The Department of the Environment has confirmed that its minister, Mark H Durkan ensured that Northern Ireland will not carry the Union flag on new driving licences.
Announcing the changes for drivers in England, Scotland and Wales recently, transport secretary Claire Perry said: “British motorists will soon be able to fly the flag with pride.”
It was revealed in recent days that the North will be excluded from having the British ‘Union flag’ on new licences.
The Department of the Environment (DOE) and SDLP both revealed it was their Minister who took a decision not to follow Britain’s lead.

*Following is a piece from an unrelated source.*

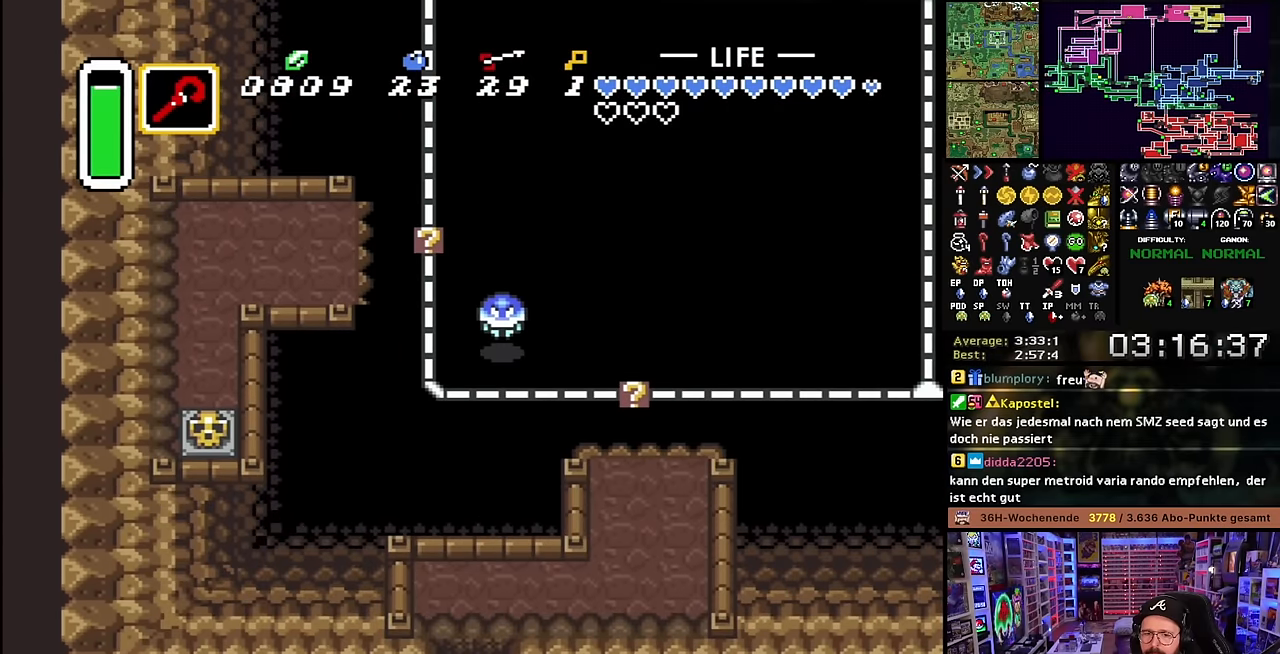
{"buttons": ["DPAD_RIGHT"], "events": [[383, "DPAD_UP", "up"]]}
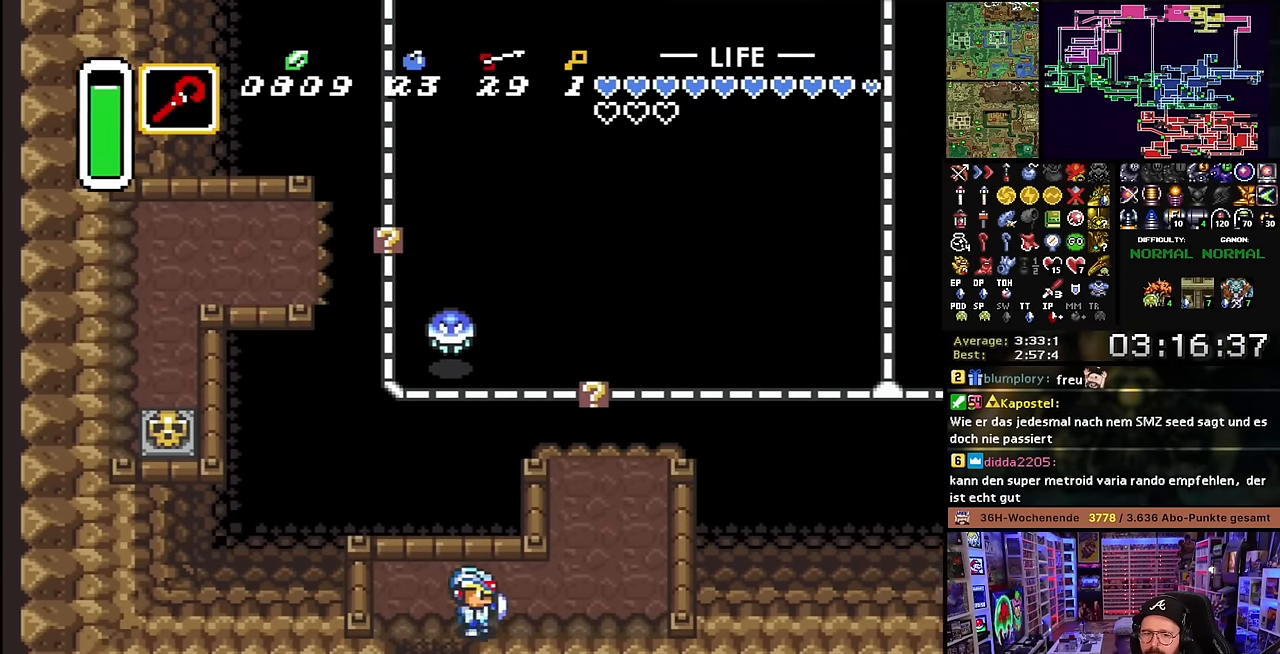
{"buttons": ["DPAD_UP"], "events": [[183, "DPAD_UP", "down"], [500, "DPAD_RIGHT", "up"]]}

A DOE spokesman said Department for Transport (DfT) Ministers wrote to the Environment Minister Alex Attwood in 2012 to inform him of the changes.
“Driver licensing is a devolved matter in Northern Ireland and is the responsibility of the Minister of the Environment,” he said.
“The DfT letter recognised the particular sensitivities surrounding symbols here and proposed retaining a separate production line for Northern Ireland driver licences, which are produced under contract by DVLA in Swansea.
“Following consideration of the DfT letter, it was decided not to proceed with any change to the Northern Ireland driver licence.”
An SDLP spokesman confirmed that the matter is devolved and “falls within the responsibility of the Environment Minister”.
He added: “There is no pressing case for introducing changes to the Northern Ireland driving licence and the Minister has rightly chosen to avoid politicising the issue by retaining the current design.”
Unionists are annoyed at Mr Durkan’s move.
DUP MP Jeffrey Donaldson accused the SDLP of trying to ‘whitewash’ British identity.
He said that he does not believe the matter is actually one for Stormont, adding that he will be going over the local minister’s head to appeal the decision.